Does $\operatorname{arcsec}(x) = 1 /\arccos(x)$? Does $\operatorname{arcsec}(x) = 1 /\arccos(x)$? I have looked in a few books and Google'd it but I am not finding my answer.
 A: No. It is not. If you look at the definitions
$$y=\frac{1}{\cos x}$$
and then we solve for the x
$$\frac{1}{y}=\cos x$$
$$\cos^{-1}\left(\frac{1}{y}\right) = x$$
and replace $x$ and $y$ to find the inverse
$$y=\cos^{-1}\left(\frac{1}{x}\right)$$
A: No. If you graph $\sec^{-1}(x) \cdot \cos^{-1}(x)$, you get:


You can clearly see that it isn't $1$.
A: It is straight forward, let $$\sec^{-1}(x)=\alpha$$ $$\implies \sec\alpha=x$$ $$\implies \frac{1}{\cos \alpha}=x$$$$\implies \cos \alpha=\frac{1}{x}$$ $$\implies \alpha=\cos^{-1}\left(\frac{1}{x}\right)$$ Substituting the value $\alpha=sec^{-1}(x)$, we get $$\bbox[4pt, border:1px solid blue;]{\color{red}{\sec^{-1}(x)=\cos^{-1}\left(\frac{1}{x}\right)}}$$
A: If $\sec^{-1} x = \theta$, then $x = \sec\theta$. This means $\frac1x = \cos\theta$, so $\cos^{-1}\frac1x = \theta$. So your equation is wrong; the correct statement is $$\boxed{\sec^{-1} x = \cos^{-1}\tfrac1x}$$
A: Isn't. Draw
$$\text{arcsec} x\arccos x$$
A: No, it is false.
Probably you meant $\operatorname{arcsec}(x)=\arccos(1/x)$, which is true.
A: Actually it's: $$\operatorname{arcsec}(x)=\arccos(1/x).$$
A: No, they are not equal. Here is why.
We can look at an algebraic approach to arcsec and arccos first:
Arccos(x) = y
Cos(y) = x
1/sec(y) = x
Sec(y) = 1/x
y = arcsec(1/x)
Now, we have established that
Arccos(x) = y = arcsec(1/x),
Thus, arccos(x) = arcsec(1/x)
And we have got a neat algebraic proof.
Conversely, we can do the reverse by substituting cos for sec in the above equations to get arcsec(x) = arccos(1/x)

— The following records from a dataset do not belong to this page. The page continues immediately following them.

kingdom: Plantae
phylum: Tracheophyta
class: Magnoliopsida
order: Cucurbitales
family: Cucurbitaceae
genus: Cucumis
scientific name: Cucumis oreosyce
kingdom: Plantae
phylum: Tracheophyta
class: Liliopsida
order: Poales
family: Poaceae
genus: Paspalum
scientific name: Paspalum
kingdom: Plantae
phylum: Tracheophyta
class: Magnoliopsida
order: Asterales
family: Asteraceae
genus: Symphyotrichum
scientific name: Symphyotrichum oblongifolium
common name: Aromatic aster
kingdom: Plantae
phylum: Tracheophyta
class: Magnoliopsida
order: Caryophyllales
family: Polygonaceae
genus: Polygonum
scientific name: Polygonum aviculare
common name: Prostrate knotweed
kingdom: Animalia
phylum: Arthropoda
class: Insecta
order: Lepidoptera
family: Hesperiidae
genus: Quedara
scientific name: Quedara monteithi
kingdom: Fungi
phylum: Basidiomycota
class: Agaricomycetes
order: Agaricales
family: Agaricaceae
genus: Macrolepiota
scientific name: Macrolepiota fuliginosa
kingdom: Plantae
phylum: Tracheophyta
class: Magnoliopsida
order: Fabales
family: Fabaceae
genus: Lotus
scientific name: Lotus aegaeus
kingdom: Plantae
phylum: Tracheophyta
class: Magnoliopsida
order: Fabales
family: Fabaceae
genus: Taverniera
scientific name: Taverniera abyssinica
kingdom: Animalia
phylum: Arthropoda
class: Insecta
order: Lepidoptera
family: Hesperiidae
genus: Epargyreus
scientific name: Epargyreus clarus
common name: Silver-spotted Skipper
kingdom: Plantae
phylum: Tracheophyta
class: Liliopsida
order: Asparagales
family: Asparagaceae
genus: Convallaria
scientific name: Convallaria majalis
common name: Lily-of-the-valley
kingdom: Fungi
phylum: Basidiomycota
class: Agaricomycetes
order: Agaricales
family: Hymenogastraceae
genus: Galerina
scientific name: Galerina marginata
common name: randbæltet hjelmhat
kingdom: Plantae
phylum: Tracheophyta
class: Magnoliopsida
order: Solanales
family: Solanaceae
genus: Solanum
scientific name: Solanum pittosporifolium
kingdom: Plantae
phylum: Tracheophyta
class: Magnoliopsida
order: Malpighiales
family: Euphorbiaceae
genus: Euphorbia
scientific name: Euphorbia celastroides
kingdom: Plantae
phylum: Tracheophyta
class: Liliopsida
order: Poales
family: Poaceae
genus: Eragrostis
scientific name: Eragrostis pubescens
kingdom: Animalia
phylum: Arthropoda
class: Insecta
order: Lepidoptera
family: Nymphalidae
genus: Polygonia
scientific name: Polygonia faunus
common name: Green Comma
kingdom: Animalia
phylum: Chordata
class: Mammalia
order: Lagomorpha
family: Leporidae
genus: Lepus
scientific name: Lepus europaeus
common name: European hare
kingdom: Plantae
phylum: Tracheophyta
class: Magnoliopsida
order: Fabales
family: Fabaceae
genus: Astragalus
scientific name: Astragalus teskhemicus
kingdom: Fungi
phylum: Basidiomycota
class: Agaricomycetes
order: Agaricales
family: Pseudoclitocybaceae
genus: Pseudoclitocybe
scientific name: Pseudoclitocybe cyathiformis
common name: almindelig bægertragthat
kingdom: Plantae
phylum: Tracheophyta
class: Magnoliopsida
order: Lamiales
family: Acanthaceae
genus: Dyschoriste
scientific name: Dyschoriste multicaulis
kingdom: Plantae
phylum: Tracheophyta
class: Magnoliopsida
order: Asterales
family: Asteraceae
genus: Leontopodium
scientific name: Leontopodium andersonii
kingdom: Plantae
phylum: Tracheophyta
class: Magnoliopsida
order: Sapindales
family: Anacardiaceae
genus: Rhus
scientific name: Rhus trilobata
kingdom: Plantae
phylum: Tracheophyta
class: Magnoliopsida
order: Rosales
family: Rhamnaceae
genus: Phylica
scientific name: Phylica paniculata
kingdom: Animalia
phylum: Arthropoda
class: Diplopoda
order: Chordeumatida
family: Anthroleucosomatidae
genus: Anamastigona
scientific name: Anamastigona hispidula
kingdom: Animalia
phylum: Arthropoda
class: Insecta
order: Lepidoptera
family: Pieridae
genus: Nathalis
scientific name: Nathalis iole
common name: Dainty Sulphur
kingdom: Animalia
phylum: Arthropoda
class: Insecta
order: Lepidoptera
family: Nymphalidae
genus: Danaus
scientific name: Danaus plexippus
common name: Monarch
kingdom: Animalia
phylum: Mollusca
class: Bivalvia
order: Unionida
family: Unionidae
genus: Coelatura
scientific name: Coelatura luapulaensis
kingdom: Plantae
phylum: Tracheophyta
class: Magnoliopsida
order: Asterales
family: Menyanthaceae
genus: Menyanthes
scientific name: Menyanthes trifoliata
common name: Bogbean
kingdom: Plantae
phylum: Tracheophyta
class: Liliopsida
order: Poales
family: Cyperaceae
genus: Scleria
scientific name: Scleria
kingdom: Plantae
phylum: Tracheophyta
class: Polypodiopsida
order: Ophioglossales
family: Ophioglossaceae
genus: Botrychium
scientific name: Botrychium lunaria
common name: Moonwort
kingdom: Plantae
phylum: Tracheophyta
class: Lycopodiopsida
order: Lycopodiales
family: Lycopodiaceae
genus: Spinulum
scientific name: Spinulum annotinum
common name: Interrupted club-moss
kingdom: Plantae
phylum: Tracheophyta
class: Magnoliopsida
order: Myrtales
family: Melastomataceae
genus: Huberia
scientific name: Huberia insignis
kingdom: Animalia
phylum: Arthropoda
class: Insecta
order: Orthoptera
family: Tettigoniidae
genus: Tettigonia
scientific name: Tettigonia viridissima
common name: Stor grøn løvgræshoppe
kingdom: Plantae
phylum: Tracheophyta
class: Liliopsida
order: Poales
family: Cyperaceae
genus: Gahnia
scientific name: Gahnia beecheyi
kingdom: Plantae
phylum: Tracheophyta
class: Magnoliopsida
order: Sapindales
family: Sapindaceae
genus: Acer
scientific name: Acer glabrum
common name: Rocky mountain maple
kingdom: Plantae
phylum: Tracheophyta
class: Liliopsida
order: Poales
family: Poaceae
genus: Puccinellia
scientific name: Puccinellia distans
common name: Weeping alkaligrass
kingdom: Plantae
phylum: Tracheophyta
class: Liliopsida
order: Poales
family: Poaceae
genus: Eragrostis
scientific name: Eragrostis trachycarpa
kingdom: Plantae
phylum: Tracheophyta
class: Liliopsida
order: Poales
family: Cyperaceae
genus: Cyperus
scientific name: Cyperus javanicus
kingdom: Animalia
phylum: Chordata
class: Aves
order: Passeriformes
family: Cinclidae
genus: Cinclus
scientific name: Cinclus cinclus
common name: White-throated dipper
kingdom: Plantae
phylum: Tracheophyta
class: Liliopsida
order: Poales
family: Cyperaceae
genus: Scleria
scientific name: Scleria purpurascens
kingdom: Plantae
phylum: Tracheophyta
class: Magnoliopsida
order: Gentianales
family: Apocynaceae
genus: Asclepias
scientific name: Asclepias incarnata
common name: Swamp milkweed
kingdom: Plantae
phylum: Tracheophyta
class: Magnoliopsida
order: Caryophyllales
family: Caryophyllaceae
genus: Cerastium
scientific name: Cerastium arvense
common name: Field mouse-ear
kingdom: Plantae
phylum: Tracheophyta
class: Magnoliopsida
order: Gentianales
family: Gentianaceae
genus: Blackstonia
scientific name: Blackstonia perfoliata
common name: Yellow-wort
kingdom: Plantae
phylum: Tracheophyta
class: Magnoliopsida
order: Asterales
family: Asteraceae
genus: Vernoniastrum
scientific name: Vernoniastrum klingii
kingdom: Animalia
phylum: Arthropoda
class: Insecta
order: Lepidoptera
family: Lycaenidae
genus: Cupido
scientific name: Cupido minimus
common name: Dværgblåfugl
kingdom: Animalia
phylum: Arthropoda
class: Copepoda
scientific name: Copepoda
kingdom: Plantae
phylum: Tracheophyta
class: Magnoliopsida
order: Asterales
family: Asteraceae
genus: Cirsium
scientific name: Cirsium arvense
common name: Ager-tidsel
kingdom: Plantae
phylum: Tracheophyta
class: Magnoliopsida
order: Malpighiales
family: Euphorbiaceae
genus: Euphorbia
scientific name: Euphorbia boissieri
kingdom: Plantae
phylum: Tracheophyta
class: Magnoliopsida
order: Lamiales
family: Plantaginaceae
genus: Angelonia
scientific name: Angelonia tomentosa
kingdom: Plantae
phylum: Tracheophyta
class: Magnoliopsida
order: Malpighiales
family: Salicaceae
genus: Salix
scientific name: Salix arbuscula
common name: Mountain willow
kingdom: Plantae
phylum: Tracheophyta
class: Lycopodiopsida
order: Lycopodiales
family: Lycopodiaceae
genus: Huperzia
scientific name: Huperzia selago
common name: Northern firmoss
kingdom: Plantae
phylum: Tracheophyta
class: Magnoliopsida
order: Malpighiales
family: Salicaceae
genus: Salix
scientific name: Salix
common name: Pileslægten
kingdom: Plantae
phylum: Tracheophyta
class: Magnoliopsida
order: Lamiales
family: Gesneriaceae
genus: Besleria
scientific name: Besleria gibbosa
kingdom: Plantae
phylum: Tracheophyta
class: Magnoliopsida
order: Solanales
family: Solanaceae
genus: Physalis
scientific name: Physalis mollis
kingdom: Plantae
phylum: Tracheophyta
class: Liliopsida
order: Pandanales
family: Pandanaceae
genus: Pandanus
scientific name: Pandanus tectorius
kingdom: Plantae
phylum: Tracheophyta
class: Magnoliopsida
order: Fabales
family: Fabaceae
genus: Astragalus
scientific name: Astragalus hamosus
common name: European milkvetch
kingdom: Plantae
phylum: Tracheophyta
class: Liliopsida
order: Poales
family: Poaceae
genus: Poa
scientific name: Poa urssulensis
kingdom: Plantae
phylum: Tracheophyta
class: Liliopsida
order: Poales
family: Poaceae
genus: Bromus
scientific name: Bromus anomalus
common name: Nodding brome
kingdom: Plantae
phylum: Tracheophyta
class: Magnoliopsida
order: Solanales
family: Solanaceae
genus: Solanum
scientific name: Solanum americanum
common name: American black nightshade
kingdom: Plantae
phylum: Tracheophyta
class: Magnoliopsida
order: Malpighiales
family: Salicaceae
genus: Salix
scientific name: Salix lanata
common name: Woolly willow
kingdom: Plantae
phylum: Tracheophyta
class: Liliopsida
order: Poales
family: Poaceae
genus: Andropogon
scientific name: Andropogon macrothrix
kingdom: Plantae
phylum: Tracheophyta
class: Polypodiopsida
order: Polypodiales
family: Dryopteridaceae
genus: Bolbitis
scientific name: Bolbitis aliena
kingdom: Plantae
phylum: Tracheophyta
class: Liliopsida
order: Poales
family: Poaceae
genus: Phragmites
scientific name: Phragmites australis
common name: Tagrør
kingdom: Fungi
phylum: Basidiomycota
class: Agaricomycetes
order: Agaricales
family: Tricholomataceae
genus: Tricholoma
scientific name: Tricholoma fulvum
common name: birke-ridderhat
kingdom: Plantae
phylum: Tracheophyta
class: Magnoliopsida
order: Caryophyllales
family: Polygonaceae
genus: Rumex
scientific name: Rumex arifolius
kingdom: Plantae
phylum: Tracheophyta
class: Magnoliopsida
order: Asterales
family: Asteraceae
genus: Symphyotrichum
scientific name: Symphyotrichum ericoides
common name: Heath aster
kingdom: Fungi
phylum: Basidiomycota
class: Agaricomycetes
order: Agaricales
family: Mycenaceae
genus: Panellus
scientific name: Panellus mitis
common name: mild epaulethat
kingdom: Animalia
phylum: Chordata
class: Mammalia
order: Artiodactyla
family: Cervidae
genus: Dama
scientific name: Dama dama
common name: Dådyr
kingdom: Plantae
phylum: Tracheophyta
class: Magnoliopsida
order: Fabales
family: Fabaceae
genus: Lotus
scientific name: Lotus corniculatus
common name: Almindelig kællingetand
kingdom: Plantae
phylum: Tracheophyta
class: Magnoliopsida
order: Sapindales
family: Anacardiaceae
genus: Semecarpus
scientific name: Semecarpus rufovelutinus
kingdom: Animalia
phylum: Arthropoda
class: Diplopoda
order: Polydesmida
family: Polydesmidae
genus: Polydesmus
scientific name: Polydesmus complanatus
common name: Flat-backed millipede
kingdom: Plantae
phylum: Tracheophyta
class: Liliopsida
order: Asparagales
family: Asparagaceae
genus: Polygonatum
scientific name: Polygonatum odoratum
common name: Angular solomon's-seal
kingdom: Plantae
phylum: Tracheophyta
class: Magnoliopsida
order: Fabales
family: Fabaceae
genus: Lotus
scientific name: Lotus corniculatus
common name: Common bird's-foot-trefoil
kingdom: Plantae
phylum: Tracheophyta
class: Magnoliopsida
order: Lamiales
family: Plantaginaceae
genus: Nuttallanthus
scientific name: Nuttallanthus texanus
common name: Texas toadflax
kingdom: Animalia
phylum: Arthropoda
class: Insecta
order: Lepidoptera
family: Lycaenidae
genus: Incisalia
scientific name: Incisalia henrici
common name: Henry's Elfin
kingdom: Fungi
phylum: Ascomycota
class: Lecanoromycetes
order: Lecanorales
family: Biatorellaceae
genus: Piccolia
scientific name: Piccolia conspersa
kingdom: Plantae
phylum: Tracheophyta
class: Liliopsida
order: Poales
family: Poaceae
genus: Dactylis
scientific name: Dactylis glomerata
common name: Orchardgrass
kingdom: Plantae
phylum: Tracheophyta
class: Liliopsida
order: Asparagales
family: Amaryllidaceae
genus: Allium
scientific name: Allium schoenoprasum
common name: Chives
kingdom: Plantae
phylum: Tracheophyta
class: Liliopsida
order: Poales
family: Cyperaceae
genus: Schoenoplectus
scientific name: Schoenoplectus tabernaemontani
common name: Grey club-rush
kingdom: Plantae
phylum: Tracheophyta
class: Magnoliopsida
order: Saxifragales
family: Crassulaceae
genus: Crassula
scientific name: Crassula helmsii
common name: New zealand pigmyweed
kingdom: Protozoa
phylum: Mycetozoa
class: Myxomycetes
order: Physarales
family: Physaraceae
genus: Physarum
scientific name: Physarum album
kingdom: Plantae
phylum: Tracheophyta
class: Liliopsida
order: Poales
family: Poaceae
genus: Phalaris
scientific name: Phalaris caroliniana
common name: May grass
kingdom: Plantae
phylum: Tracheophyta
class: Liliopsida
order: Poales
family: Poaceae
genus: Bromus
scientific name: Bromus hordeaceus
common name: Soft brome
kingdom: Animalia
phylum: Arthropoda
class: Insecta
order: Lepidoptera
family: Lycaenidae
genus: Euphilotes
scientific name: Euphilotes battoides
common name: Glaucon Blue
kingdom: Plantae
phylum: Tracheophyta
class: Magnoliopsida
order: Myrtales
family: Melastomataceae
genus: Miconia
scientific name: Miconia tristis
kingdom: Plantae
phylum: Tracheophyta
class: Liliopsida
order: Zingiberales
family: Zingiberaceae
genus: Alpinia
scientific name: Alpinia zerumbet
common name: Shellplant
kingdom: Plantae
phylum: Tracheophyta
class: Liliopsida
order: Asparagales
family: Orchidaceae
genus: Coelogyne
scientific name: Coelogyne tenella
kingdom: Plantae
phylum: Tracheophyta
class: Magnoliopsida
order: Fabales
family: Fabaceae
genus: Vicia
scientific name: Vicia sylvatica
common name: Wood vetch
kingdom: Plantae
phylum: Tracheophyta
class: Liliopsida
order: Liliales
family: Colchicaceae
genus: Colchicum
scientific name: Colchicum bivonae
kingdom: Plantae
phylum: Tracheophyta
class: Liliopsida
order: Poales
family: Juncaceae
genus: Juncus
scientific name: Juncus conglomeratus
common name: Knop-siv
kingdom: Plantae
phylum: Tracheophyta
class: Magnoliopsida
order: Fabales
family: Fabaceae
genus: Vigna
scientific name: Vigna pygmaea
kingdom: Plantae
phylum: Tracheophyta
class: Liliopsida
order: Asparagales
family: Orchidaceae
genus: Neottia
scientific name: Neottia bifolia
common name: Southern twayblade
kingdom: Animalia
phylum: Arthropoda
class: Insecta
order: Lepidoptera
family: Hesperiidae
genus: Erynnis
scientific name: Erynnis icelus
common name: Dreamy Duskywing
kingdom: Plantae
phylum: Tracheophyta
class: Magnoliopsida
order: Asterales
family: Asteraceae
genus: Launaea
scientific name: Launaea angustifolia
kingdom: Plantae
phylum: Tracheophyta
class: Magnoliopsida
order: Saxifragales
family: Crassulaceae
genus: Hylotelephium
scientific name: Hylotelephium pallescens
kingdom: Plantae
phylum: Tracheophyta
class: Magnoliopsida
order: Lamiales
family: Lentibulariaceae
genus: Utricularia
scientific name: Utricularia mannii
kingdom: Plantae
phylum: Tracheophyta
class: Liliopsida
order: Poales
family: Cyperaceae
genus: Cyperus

Take a graphing calculator, you can substitute the values, and this is the image of the graph
Lastly, the longest side of a triangle is 1/cos(x) = y, and since y is not equal to sec(y), the above equation in the question is wrong ( 1/cos(x) is not sec(y), and 1/arccos(x) is not arcsec(x) ).